In a 1959 interview, William Faulkner explained why he titled the short story "A Rose for Emily"--in essence, he said that she had experienced so many disappointments in her early life that she deserved something as beautiful as a rose:
. . . it's simply that she had no life at all. Her father had more or less kept her locked up. . . . In this case there was the young girl with a young girl's normal aspirations . . . who was brow-beaten and kept down by her father, a selfish man. . . .
Even though Miss Emily ultimately murdered her "suitor," Homer Barron, Faulkner had a difficult time imposing a harsh moral judgment on her actions because he felt that those actions were, in part, a direct result of her relationship with her over-bearing and selfish father.
All we know of Miss Emily's father is that, when she was a young woman of marriagable age, "none of the young men were quite good enough for Miss Emily and such," the implication being that Miss Emily's father, not Emily, rejected all possible suitors. Emily's father, then, cut off Emily's hopes, as Faulkner put it, "to find love and then a husband and a family." Once the group of eligible suitors was eliminated, Emily's chance for a normal life disappeared.
If there is any doubt as to what kind of man Emily's father was, or what their relationship was like, the town tells us
We had long thought of them as a tableau, Miss Emily a slender figure in white in the background, and her father a straddled silhouette in the foreground, his back to her clutching a horsewhip, the two of them framed by the flung-back front door.
We are presented with a symbolic representation of a dysfunctional relationship and a cruel man. The fact that Miss Emily stands behind her father, with her father "a straddled figure" in front, indicates Miss Emily's subservient relationship, and the whip in her father's hand can only represent his controlling and cruel nature.

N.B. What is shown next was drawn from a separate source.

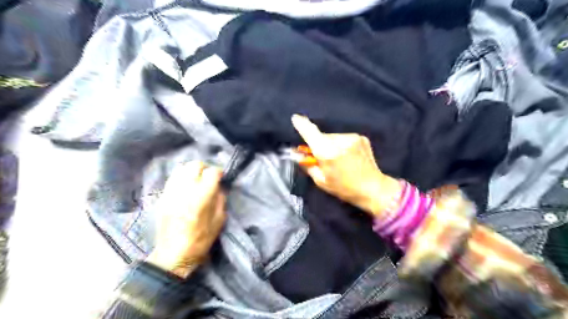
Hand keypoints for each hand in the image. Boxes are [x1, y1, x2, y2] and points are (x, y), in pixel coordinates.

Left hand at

Although it is a cliche to say that Miss Emily represents a repressed woman, it is nonetheless an accurate statement of her condition. That the repression came from her own father is especially cruel--a man who should have had the interests of his daughter in his heart turned his back to her figuratively and literally, thereby setting in motion the events of Miss Emily's blighted life and her attempts to achieve her version of a "normal" life.